Scot McKnight has written something about heaven that I've been think for awhile. As I read the Bible, I find that "heaven", for the ancients, would mean the "sky" (according to their worldview and not in the modern scientific sense).
(Click here for McKnight's full post.)
"There’s a reason why the ancients, both Jews and Greek and Romans, used a word like “heaven” for where God is and where folks go when they die. Yes, there’s lots of variety in the ancient world; and they used a variety of words, but the NT word is “heaven” and that word means “sky.” And there all kinds of Jewish texts about ascending into heaven.
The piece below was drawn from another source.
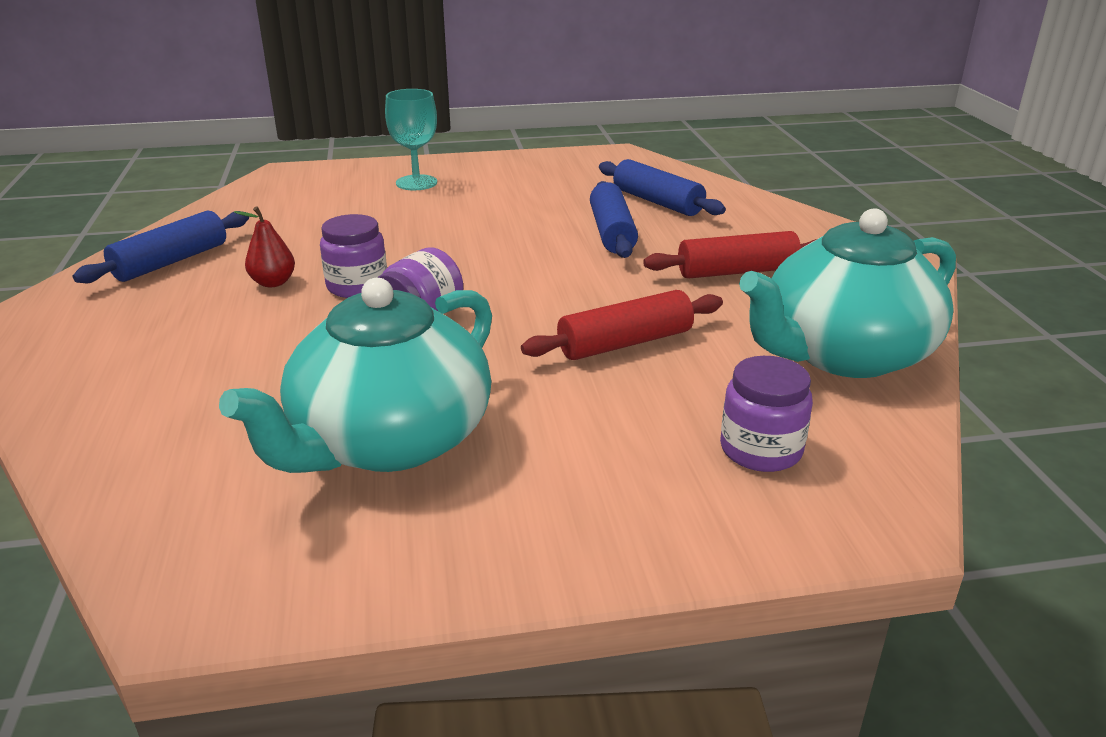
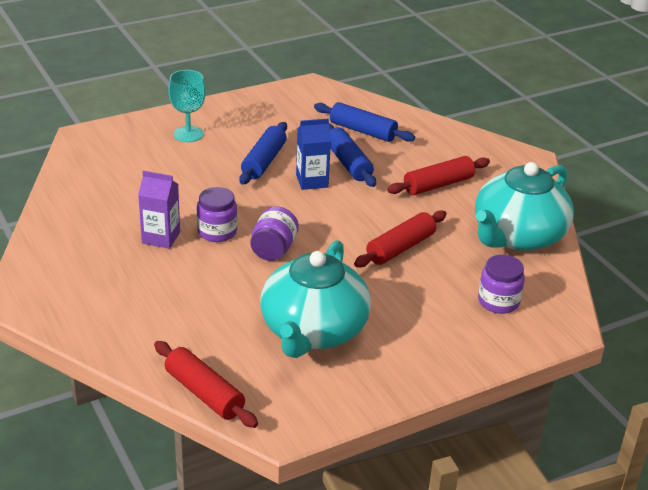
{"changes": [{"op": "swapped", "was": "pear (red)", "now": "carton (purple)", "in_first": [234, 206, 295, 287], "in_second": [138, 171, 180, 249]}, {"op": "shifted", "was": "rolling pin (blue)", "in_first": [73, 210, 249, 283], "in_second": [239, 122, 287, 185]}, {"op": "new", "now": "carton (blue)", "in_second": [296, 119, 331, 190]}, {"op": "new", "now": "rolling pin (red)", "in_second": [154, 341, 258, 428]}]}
Why did Jesus and the early Christians fasten on that word for doing the lion’s share of work on where God is? Obviously this is phenomenology. God was above and beyond and when we die, if we are righteous, we go to be with God and that means we go to heaven (in the skies)...The NT modifies this: it eventually lands not on just ascending into heaven (into the skies) but on a meeting of heaven and earth in the New Heavens and the New Earth. Most Christians need to learn this and the sooner the better. The “final” place in the Bible is the New Heavens and the New Earth — and these two meet in Jerusalem! Read Revelation 20-22..."
(Note: McKnight's post is on Rob Bell's book Love Wins. But I do not intend to comment on this book here. Or else it will confuse the matter.)